Socially, resilience depends on the preservation of shared meaning. Algorithmic personalisation fragments reality into customised information streams, creating what can be described as ontological enclosures. When people no longer inhabit a common informational world, collective decision-making becomes fragile. Democratic societies require spaces for disagreement, deliberation and mutual interpretation that are not governed by engagement-optimising systems.

Ethically, resilience requires a shift from case-by-case evaluation to systemic awareness. The question is not simply whether a single algorithm is biased, but how entire socio-technical architectures distribute power, visibility and vulnerability over time. Who becomes increasingly legible and governable? Who becomes invisible or excluded? Ethical capacity in an AI environment depends on the ability to see these structural effects rather than being distracted by surface-level controversies.

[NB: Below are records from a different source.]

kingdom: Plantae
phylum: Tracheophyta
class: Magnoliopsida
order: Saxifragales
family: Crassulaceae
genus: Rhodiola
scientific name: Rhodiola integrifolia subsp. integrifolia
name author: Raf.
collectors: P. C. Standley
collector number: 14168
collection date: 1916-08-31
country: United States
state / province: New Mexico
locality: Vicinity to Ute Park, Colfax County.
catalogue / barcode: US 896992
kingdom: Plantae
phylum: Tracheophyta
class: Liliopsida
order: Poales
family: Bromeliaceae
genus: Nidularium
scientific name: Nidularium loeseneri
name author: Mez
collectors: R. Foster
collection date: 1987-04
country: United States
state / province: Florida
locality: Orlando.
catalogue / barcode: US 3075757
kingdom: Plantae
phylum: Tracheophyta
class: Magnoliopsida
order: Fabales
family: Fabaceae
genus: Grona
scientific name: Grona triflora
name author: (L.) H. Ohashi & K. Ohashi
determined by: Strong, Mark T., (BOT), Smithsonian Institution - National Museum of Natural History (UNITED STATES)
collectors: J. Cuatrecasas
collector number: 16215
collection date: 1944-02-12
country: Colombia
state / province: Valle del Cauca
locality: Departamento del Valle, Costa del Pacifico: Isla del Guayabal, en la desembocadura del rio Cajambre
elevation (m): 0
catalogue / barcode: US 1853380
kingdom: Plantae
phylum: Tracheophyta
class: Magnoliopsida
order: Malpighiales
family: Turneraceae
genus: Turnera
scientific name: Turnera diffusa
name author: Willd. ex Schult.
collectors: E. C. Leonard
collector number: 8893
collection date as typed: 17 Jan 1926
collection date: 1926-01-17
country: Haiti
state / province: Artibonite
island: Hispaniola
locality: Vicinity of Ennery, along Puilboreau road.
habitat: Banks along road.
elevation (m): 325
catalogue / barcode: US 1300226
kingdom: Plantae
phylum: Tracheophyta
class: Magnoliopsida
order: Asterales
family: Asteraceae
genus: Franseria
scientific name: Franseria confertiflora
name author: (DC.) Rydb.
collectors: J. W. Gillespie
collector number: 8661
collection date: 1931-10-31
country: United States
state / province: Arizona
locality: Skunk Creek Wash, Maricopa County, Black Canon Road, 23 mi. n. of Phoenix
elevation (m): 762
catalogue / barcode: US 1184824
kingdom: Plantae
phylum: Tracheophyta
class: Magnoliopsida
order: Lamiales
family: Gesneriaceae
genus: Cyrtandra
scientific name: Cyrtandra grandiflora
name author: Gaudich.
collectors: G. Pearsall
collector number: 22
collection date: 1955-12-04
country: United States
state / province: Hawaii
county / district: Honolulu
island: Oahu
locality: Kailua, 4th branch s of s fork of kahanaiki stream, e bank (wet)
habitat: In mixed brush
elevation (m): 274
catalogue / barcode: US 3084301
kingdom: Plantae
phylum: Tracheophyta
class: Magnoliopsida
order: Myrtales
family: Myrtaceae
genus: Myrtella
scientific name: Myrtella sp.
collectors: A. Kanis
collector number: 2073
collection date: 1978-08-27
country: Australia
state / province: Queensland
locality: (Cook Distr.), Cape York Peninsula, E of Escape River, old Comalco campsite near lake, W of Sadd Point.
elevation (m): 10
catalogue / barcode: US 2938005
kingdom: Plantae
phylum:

“Practical resilience, therefore, involves both institutional and individual action.

Organisations must treat human adaptability and discernment as assets rather than inefficiencies.

Governance must protect contestability and human authority. People must be able to understand, challenge and override automated decisions that affect their lives. Digital identity systems must be designed to serve and protect individuals rather than merely rendering them more controllable.

Education systems must prioritise perception, judgment and ethical reasoning alongside technical skills.

Individuals need practices that preserve interior sovereignty: reflection, attention management and identity formation that are not outsourced to platforms“New vulnerabilities will emerge as AI becomes more predictive and immersive. People may experience fatalism as algorithms appear to pre-empt their futures. Trust in evidence may erode under synthetic media. Behaviour may be shaped by invisible optimisation loops. Coping strategies must therefore include discernment, epistemic humility and the cultivation of a coherent sense of self across digital contexts.

“This is the core of the Me:chine doctrine: in an AI-saturated environment, resilience is not achieved by rejecting technology, nor by surrendering to it, but by sustaining the unmachinable dimensions of human identity within machinic systems. This is now the entire focus of my futures work going forward.”


This essay was written in January 2026 in reply to the question: “AI systems are likely to begin to play a much more significant role in shaping our decisions, work and daily lives. How might individuals and societies embrace, resist and/or struggle with such transformative change? As opportunities and challenges arise due to the positive, neutral and negative ripple effects of digital change, what cognitive, emotional, social and ethical capacities must we cultivate to ensure effective resilience? What practices and resources will enable resilience? What actions must we take right now to reinforce human and systems resilience? What new vulnerabilities might arise and what new coping strategies are important to teach and nurture?” This and 200-plus additional essay responses are included in the 2026 report “Building a Human Resilience Infrastructure for the AI Age.”